Task
Turn the text lines of the material below into a single numbered list, skipping blank lines. Leave out the picture markers.

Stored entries
┄┄┄┄┄┄┄┄┄┄

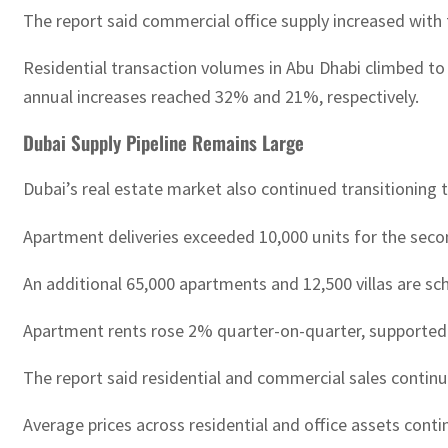
The report said commercial office supply increased with
Residential transaction volumes in Abu Dhabi climbed to 
annual increases reached 32% and 21%, respectively.
Dubai Supply Pipeline Remains Large
Dubai’s real estate market also continued transitionin
Apartment deliveries exceeded 10,000 units for the seco
An additional 65,000 apartments and 12,500 villas are s
Apartment rents rose 2% quarter-on-quarter, supported 
The report said residential and commercial sales continu
Average prices across residential and office assets conti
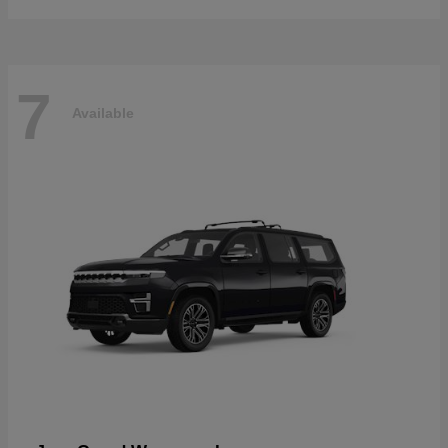
7
Available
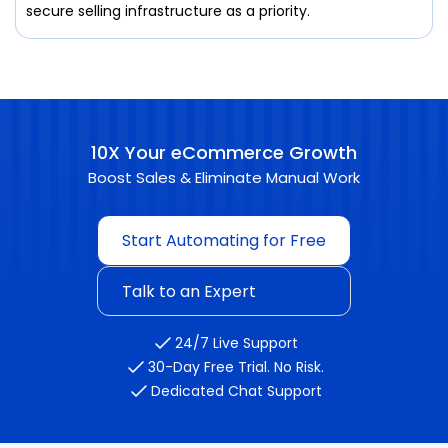
secure selling infrastructure as a priority.
10X Your eCommerce Growth
Boost Sales & Eliminate Manual Work
Start Automating for Free
Talk to an Expert
24/7 Live Support
30-Day Free Trial. No Risk.
Dedicated Chat Support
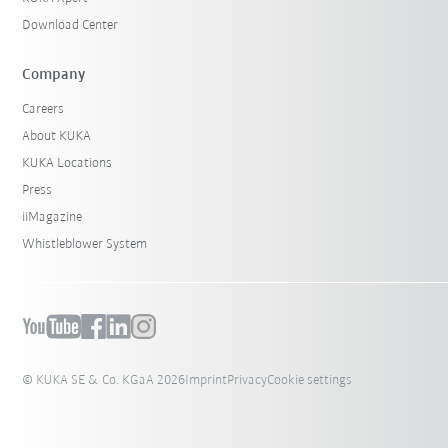
Download Center
Company
Careers
About KUKA
KUKA Locations
Press
iiMagazine
Whistleblower System
© KUKA SE & Co. KGaA 2026
Imprint
Privacy
Cookie settings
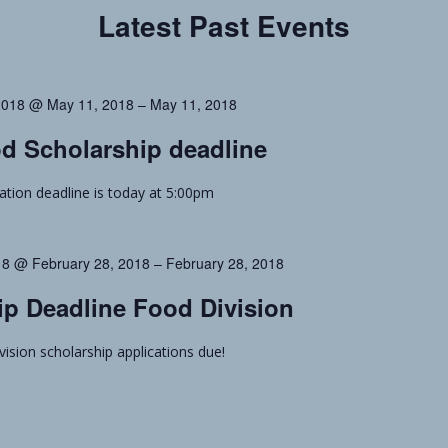
Latest Past Events
2018 @ May 11, 2018
–
May 11, 2018
d Scholarship deadline
cation deadline is today at 5:00pm
18 @ February 28, 2018
–
February 28, 2018
ip Deadline Food Division
vision scholarship applications due!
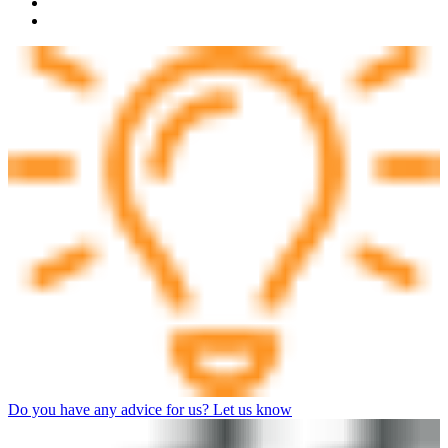
Do you have any advice for us? Let us know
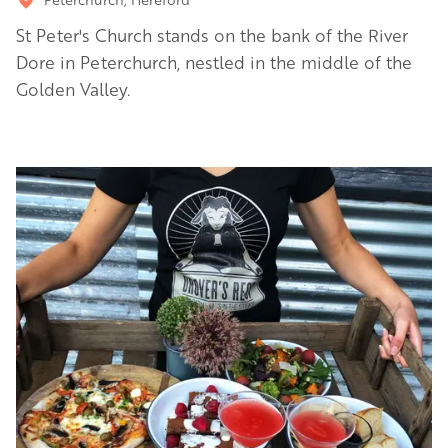
St Peter's Church stands on the bank of the River
Dore in Peterchurch, nestled in the middle of the
Golden Valley.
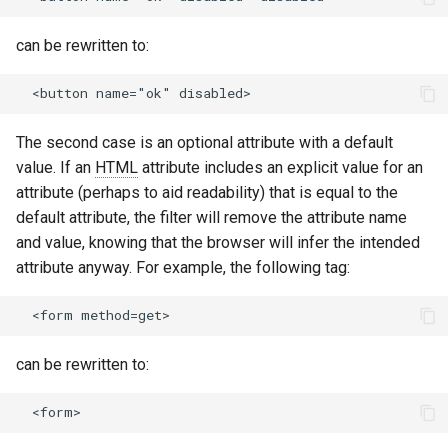
healthcheck
can be rewritten to:
hmac
hoedown
The second case is an optional attribute with a default
http
value. If an
HTML
attribute includes an explicit value for an
attribute (perhaps to aid readability) that is equal to the
http2
default attribute, the filter will remove the attribute name
and value, knowing that the browser will infer the intended
httpipe
attribute anyway. For example, the following tag:
hyperscan
influx
can be rewritten to:
ini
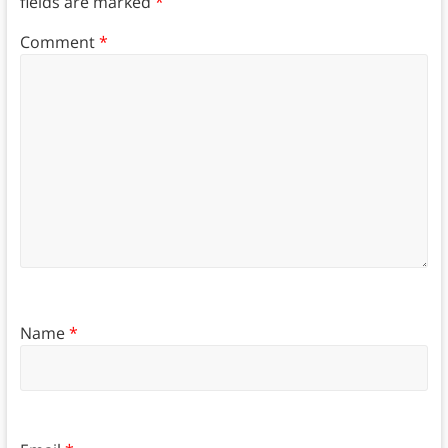
fields are marked
*
Comment
*
Name
*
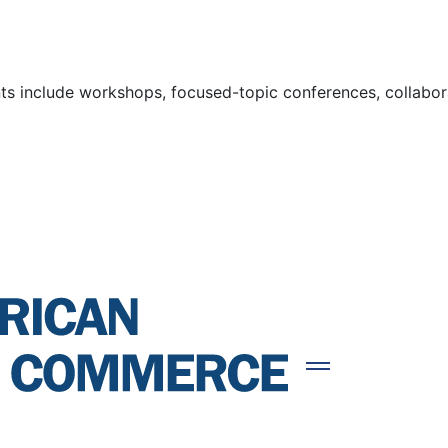
s include workshops, focused-topic conferences, collaborat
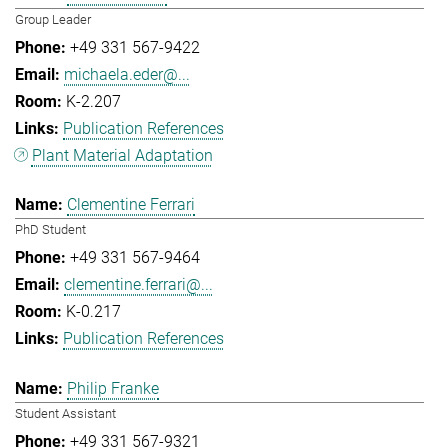
Group Leader
+49 331 567-9422
michaela.eder@...
K-2.207
Publication References
Plant Material Adaptation
Clementine Ferrari
PhD Student
+49 331 567-9464
clementine.ferrari@...
K-0.217
Publication References
Philip Franke
Student Assistant
+49 331 567-9321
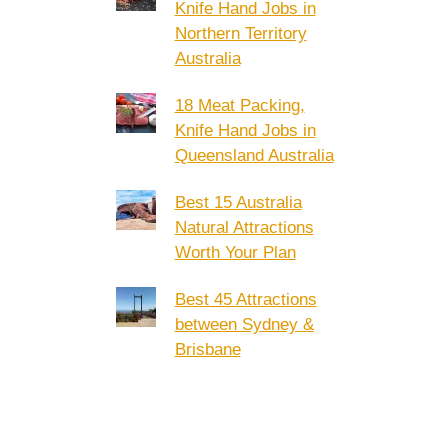
Knife Hand Jobs in
Northern Territory
Australia
18 Meat Packing,
Knife Hand Jobs in
Queensland Australia
Best 15 Australia
Natural Attractions
Worth Your Plan
Best 45 Attractions
between Sydney &
Brisbane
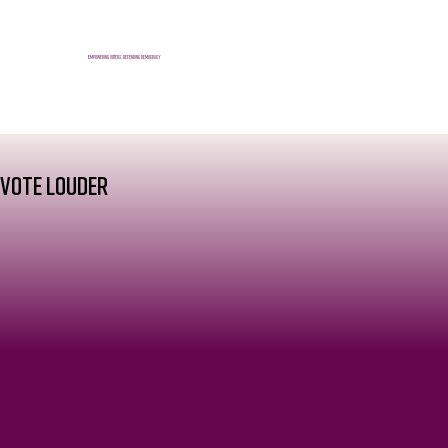
E
mpowering voters, defending democracy
VOTE
LOUDER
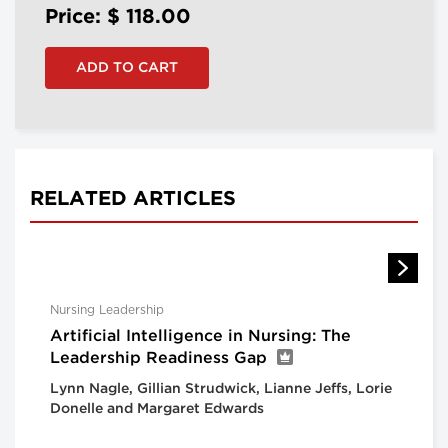
Price: $
118.00
RELATED ARTICLES
Nursing Leadership
Artificial Intelligence in Nursing: The
Leadership Readiness Gap
Lynn Nagle, Gillian Strudwick, Lianne Jeffs, Lorie
Donelle and Margaret Edwards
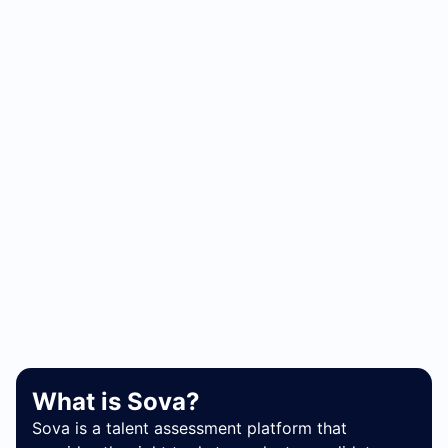
What is Sova?
Sova is a talent assessment platform that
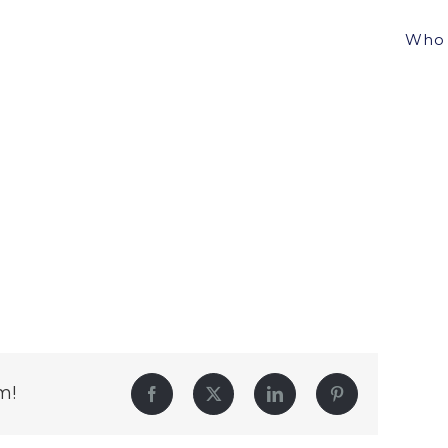
Who 
m!
Facebook
Twitter
LinkedIn
Pinterest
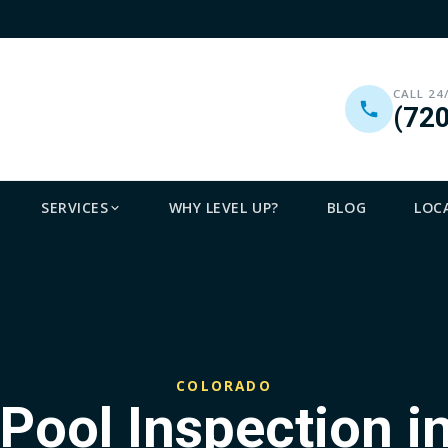
CALL 24
(72
SERVICES
WHY LEVEL UP?
BLOG
LOC
COLORADO
 Pool Inspection i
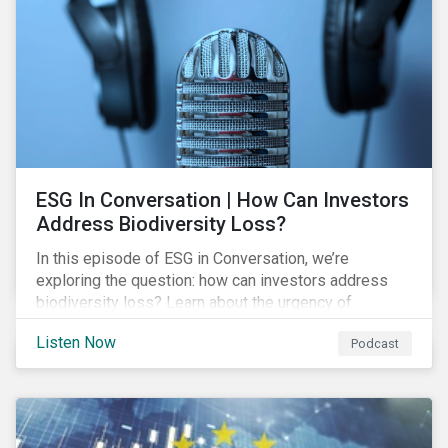
exposure and management.
ESG In Conversation | How Can Investors
Address Biodiversity Loss?
In this episode of ESG in Conversation, we’re
exploring the question: how can investors address
biodiversity loss? Learn about the urgency of
addressing biodiversity loss and the role of good
Listen Now
Podcast
stewardship in effecting positive change.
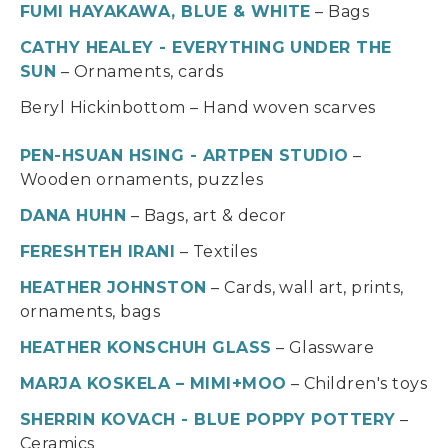
FUMI HAYAKAWA, BLUE & WHITE
– Bags
CATHY HEALEY - EVERYTHING UNDER THE
SUN
– Ornaments, cards
Beryl Hickinbottom – Hand woven scarves
PEN-HSUAN HSING - ARTPEN STUDIO
–
Wooden ornaments, puzzles
DANA HUHN
– Bags, art & decor
FERESHTEH IRANI
– Textiles
HEATHER JOHNSTON
– Cards, wall art, prints,
ornaments, bags
HEATHER KONSCHUH GLASS
– Glassware
MARJA KOSKELA – MIMI+MOO
– Children's toys
SHERRIN KOVACH - BLUE POPPY POTTERY
–
Ceramics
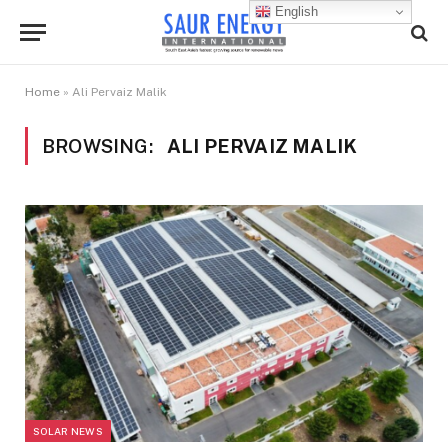
English
Home
»
Ali Pervaiz Malik
BROWSING:
ALI PERVAIZ MALIK
SOLAR NEWS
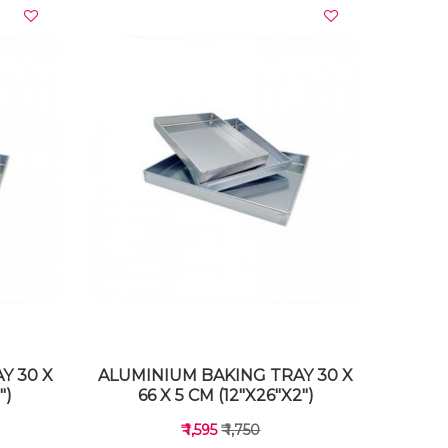
VIEW DETAILS
Y 30 X
ALUMINIUM BAKING TRAY 30 X
")
66 X 5 CM (12"X26"X2")
₹ 1,595
₹ 1,750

┄┄┄┄┄┄┄┄┄┄

Response
1. The report said commercial office supply increased with
2. Residential transaction volumes in Abu Dhabi climbed to 
3. annual increases reached 32% and 21%, respectively.
4. Dubai Supply Pipeline Remains Large
5. Dubai’s real estate market also continued transitionin
6. Apartment deliveries exceeded 10,000 units for the seco
7. An additional 65,000 apartments and 12,500 villas are s
8. Apartment rents rose 2% quarter-on-quarter, supported 
9. The report said residential and commercial sales continu
10. Average prices across residential and office assets conti
11. 7
12. Available
13. secure selling infrastructure as a priority.
14. 10X Your eCommerce Growth
15. Boost Sales & Eliminate Manual Work
16. Start Automating for Free
17. Talk to an Expert
18. 24/7 Live Support
19. 30-Day Free Trial. No Risk.
20. Dedicated Chat Support
21. Download Center
22. Company
23. Careers
24. About KUKA
25. KUKA Locations
26. Press
27. iiMagazine
28. Whistleblower System
29. © KUKA SE & Co. KGaA 2026
30. Imprint
31. Privacy
32. Cookie settings
33. Latest Past Events
34. 2018 @ May 11, 2018
35. –
36. May 11, 2018
37. d Scholarship deadline
38. cation deadline is today at 5:00pm
39. 18 @ February 28, 2018
40. –
41. February 28, 2018
42. ip Deadline Food Division
43. vision scholarship applications due!
44. Do you have any advice for us? Let us know
45. St Peter's Church stands on the bank of the River
46. Dore in Peterchurch, nestled in the middle of the
47. Golden Valley.
48. healthcheck
49. can be rewritten to:
50. hmac
51. hoedown
52. The second case is an optional attribute with a default
53. http
54. value. If an
55. HTML
56. attribute includes an explicit value for an
57. attribute (perhaps to aid readability) that is equal to the
58. http2
59. default attribute, the filter will remove the attribute name
60. and value, knowing that the browser will infer the intended
61. httpipe
62. attribute anyway. For example, the following tag:
63. hyperscan
64. influx
65. can be rewritten to:
66. ini
67. fields are marked
68. *
69. Comment
70. *
71. Name
72. *
73. s include workshops, focused-topic conferences, collaborat
74. Group Leader
75. +49 331 567-9422
76. michaela.eder@...
77. K-2.207
78. Publication References
79. Plant Material Adaptation
80. Clementine Ferrari
81. PhD Student
82. +49 331 567-9464
83. clementine.ferrari@...
84. K-0.217
85. Publication References
86. Philip Franke
87. Student Assistant
88. +49 331 567-9321
89. Knife Hand Jobs in
90. Northern Territory
91. Australia
92. 18 Meat Packing,
93. Knife Hand Jobs in
94. Queensland Australia
95. Best 15 Australia
96. Natural Attractions
97. Worth Your Plan
98. Best 45 Attractions
99. between Sydney &
100. Brisbane
101. E
102. mpowering voters, defending democracy
103. VOTE
104. LOUDER
105. Price: $
106. 118.00
107. RELATED ARTICLES
108. Nursing Leadership
109. Artificial Intelligence in Nursing: The
110. Leadership Readiness Gap
111. Lynn Nagle, Gillian Strudwick, Lianne Jeffs, Lorie
112. Donelle and Margaret Edwards
113. What is Sova?
114. Sova is a talent assessment platform that
115. Who 
116. m!
117. Facebook
118. Twitter
119. LinkedIn
120. Pinterest
121. CALL 24
122. (72
123. SERVICES
124. WHY LEVEL UP?
125. BLOG
126. LOC
127. COLORADO
128.  Pool Inspection i
129. exposure and management.
130. ESG In Conversation | How Can Investors
131. Address Biodiversity Loss?
132. In this episode of ESG in Conversation, we’re
133. exploring the question: how can investors address
134. biodiversity loss? Learn about the urgency of
135. addressing biodiversity loss and the role of good
136. Listen Now
137. Podcast
138. stewardship in effecting positive change.
139. FUMI HAYAKAWA, BLUE & WHITE
140. – Bags
141. CATHY HEALEY - EVERYTHING UNDER THE
142. SUN
143. – Ornaments, cards
144. Beryl Hickinbottom – Hand woven scarves
145. PEN-HSUAN HSING - ARTPEN STUDIO
146. –
147. Wooden ornaments, puzzles
148. DANA HUHN
149. – Bags, art & decor
150. FERESHTEH IRANI
151. – Textiles
152. HEATHER JOHNSTON
153. – Cards, wall art, prints,
154. ornaments, bags
155. HEATHER KONSCHUH GLASS
156. – Glassware
157. MARJA KOSKELA – MIMI+MOO
158. – Children's toys
159. SHERRIN KOVACH - BLUE POPPY POTTERY
160. –
161. Ceramics
162. English
163. Home
164. »
165. Ali Pervaiz Malik
166. BROWSING:
167. ALI PERVAIZ MALIK
168. SOLAR NEWS
169. VIEW DETAILS
170. Y 30 X
171. ALUMINIUM BAKING TRAY 30 X
172. ")
173. 66 X 5 CM (12"X26"X2")
174. ₹ 1,595
175. ₹ 1,750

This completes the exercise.